The city has recently seen the addition of a Tractor Supply Co. retailer and a new aquatics center that has long been in the works. Established businesses, like Woodland Hardware and the local Goodwill, are moving to newly constructed buildings. And the increase in real estate activity and construction of new apartments, like the Trail Ridge development on the south end of town, have been exciting for the community, said Debbie Miller, president of the Woodland Park Chamber of Commerce.
“We have certainly seen growth in our sales tax numbers over the last several years,” Miller said. “Most of our other businesses have stayed stable.”
A number of new small businesses have popped up around the city in recent years, including the Woodland Butcher Block and Centennial State Paint Center.
“It’s a smaller market that is growing, and it’s pretty dynamic. It’s quite affluent,” said Matt Gantner, co-owner of Centennial State Paint Center. “With our business, in larger markets it is difficult for an independent owner to compete with corporate stores.

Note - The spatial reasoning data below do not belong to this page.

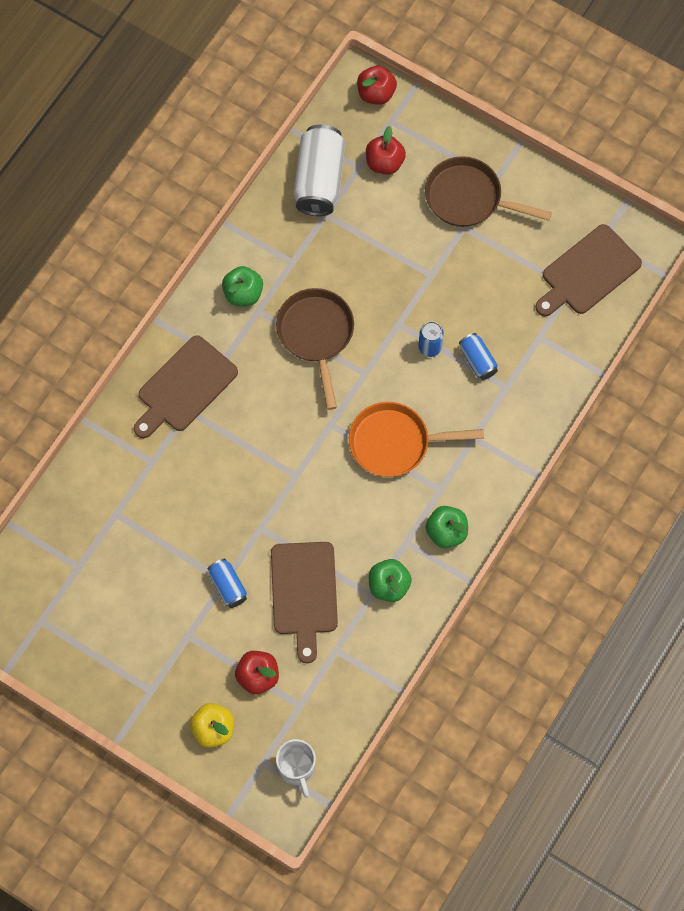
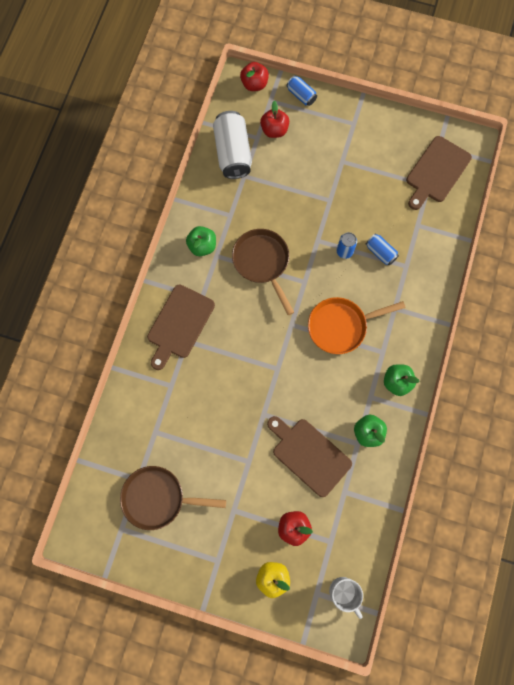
camera: 15 degrees left, 5 degrees up
(228, 586) = (252, 465): blue can -> blue can (301, 95)
(304, 593) = (309, 455): brown cutting board -> brown cutting board turned 150 degrees clockwise
(468, 198) = (339, 140): brown pan -> brown pan (158, 498)

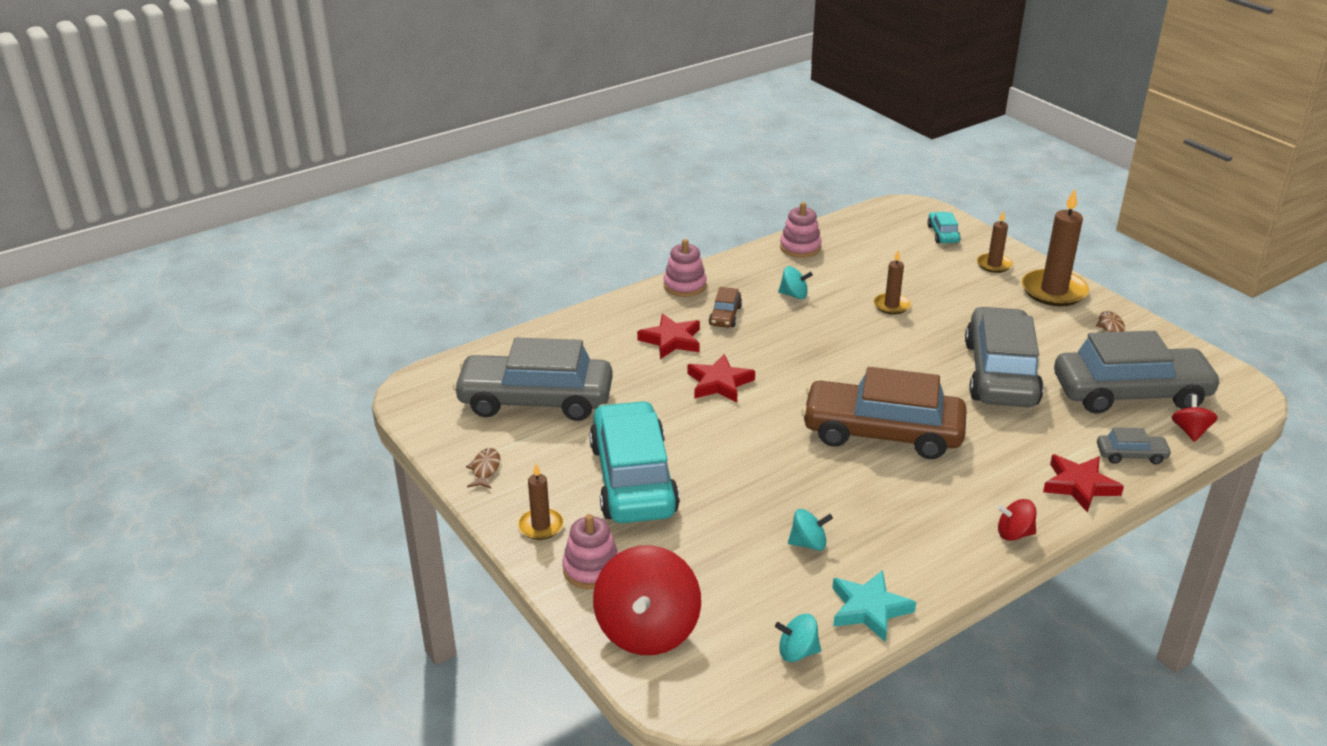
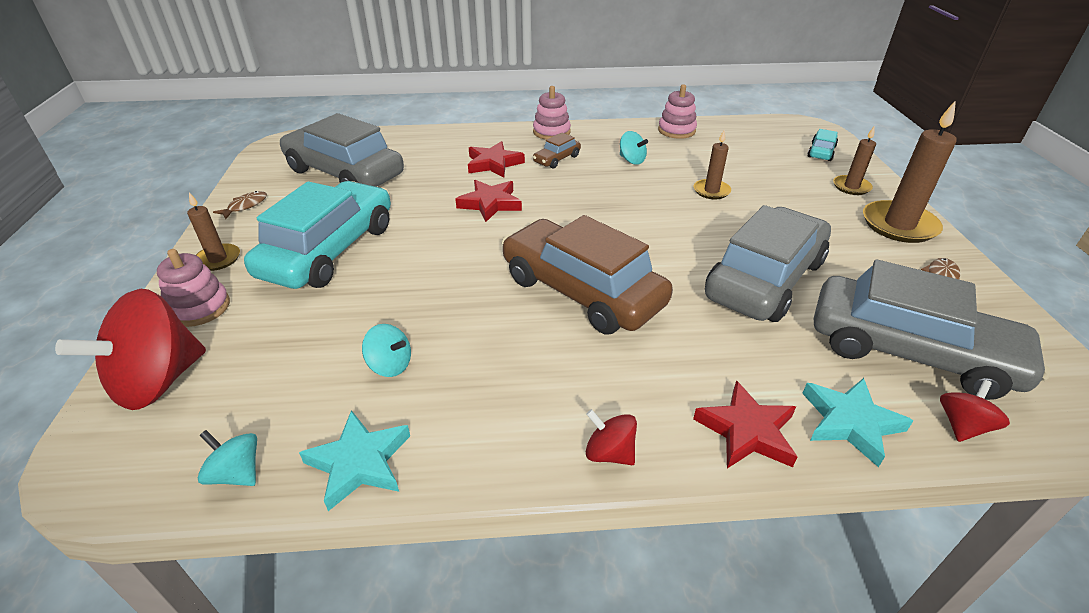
camera: 30 degrees right, 5 degrees up
(1131, 455) = (850, 422): grey car -> turquoise star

Generally, even if there are corporate stores in smaller markets,[the markets] still tend to be favorable to smaller businesses.”
Centennial State Paint Center opened June 26, and Gantner is confident Woodland Park will be a successful place to operate.
“For the size of the city, it is growing quite well,” he said. “At this elevation the elements are very hard on people’s homes, so they need to paint them often, and we’re here for that.”
The Planning and Building Department has also seen an increase in requests and questions regarding potential new businesses and projects in the city, Riley said.
“We get inquiries quite frequently for new businesses and projects,” she said. “We are processing a couple of projects in Woodland Park and we also have a few projects under construction.”
Some projects stand out, Riley said, including an automated car wash to be located adjacent to the Rocky Mountain Dinosaur Resource Center. It will not only bring more business but will improve traffic flow as well, she said.
“The owner is also going to complete a small segment of Pikes Peak Avenue which will connect with [U.S.] Highway 24,” Riley said. “It was an opportunity identified in our traffic analysis … how to disperse traffic within Woodland Park to make it less concentrated on Highway 24.”
The other projects are a new 63-room hotel, a Wyndham project, that would be located north of the Country Lodge, as well as a possible 13,222-square-foot Natural Grocers.
Woodland Park is also working on projects to address affordable housing. The Clock Tower Condominiums is a Habitat for Humanity project that will house nine families. The other is a 24-unit apartment complex located off Colorado Highway 67, which is subsidized through tax credits.
Due to rapid growth, the Woodland Park Chamber of Commerce has offered training to help local businesses succeed in the booming market.
“We’re trying to help our current businesses look at different types of training to stay on the cutting edge — like digital marketing, grant writing and across-the-board kinds of training that employers will need to stay on top of their game,” Miller said. “We believe it will be successful.”